## What is expected
Going from the top of the listing below to the line that holds "元的优惠方案，包括原价93，570元的林氏木业15件组、原价", reproduce each line exactly; no pictures.

** Supplied data follows **

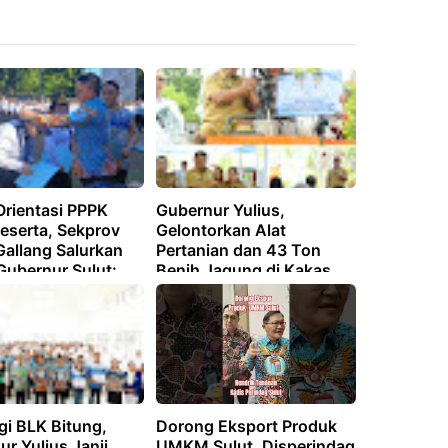
Orientasi PPPK
Gubernur Yulius,
eserta, Sekprov
Gelontorkan Alat
Gallang Salurkan
Pertanian dan 43 Ton
Gubernur Sulut:
Benih Jagung di Kakas
di dengan Penuh
asan
gi BLK Bitung,
Dorong Eksport Produk
r Yulius Janji
UMKM Sulut, Disperindag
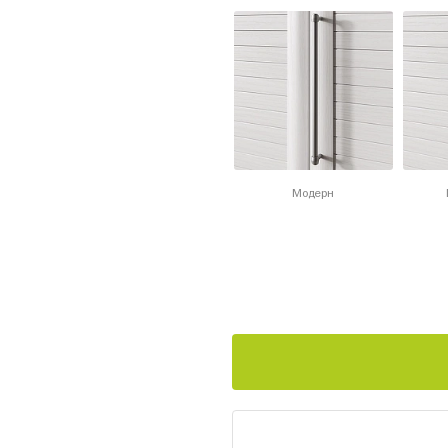
Модерн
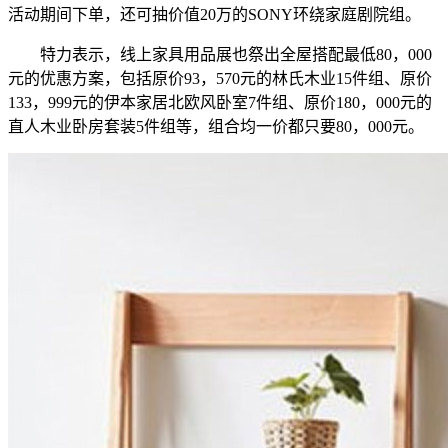
活动期间下单，还可抽价值20万的SONY环绕家庭剧院组。
特力表示，线上家具用品展也祭出全屋搭配最低80，000
元的优惠方案，包括原价93，570元的林氏木业15件组、原价
133，999元的伊本家居北欧风卧室7件组、原价180，000元的
直人木业卧房套装5件组等，组合均一价都只要80，000元。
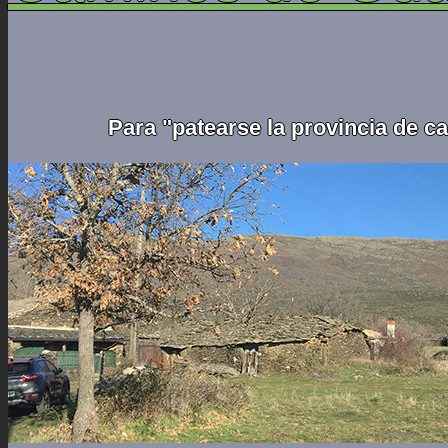
Para "patearse la provincia de c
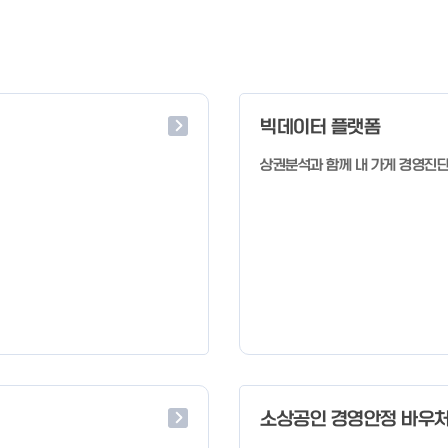
빅데이터 플랫폼
상권분석과 함께 내 가게 경영진
소상공인 경영안정 바우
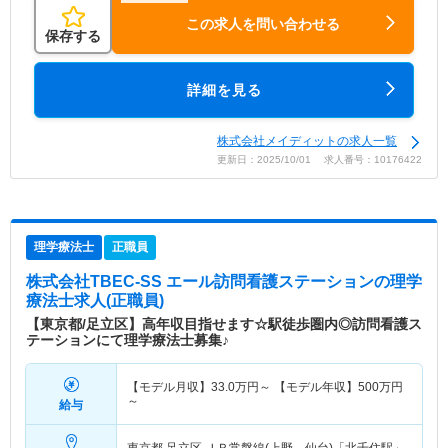
この求人を問い合わせる
保存する
詳細を見る
株式会社メイディットの求人一覧
更新日：2025/10/01 求人番号：10176422
理学療法士
正職員
株式会社TBEC-SS エール訪問看護ステーション
の理学
療法士求人(正職員)
【東京都/足立区】高年収目指せます☆駅徒歩圏内◎訪問看護ス
テーションにて理学療法士募集♪
【モデル月収】
33.0
万円～
【モデル年収】
500
万円
～
給与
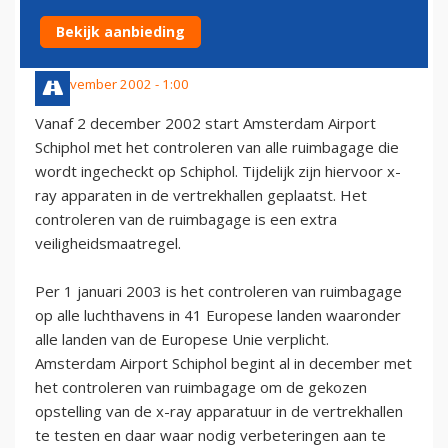
SCHIPHOL
Bekijk aanbieding
29 november 2002 - 1:00
Vanaf 2 december 2002 start Amsterdam Airport
Schiphol met het controleren van alle ruimbagage die
wordt ingecheckt op Schiphol. Tijdelijk zijn hiervoor x-
ray apparaten in de vertrekhallen geplaatst. Het
controleren van de ruimbagage is een extra
veiligheidsmaatregel.
Per 1 januari 2003 is het controleren van ruimbagage
op alle luchthavens in 41 Europese landen waaronder
alle landen van de Europese Unie verplicht.
Amsterdam Airport Schiphol begint al in december met
het controleren van ruimbagage om de gekozen
opstelling van de x-ray apparatuur in de vertrekhallen
te testen en daar waar nodig verbeteringen aan te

** End of Supplied data **

## Problem solution
Orientasi PPPK
Gubernur Yulius,
eserta, Sekprov
Gelontorkan Alat
Gallang Salurkan
Pertanian dan 43 Ton
Gubernur Sulut:
Benih Jagung di Kakas
di dengan Penuh
asan
gi BLK Bitung,
Dorong Eksport Produk
r Yulius Janji
UMKM Sulut, Disperindag
Модерн
活动期间下单，还可抽价值20万的SONY环绕家庭剧院组。
特力表示，线上家具用品展也祭出全屋搭配最低80，000
元的优惠方案，包括原价93，570元的林氏木业15件组、原价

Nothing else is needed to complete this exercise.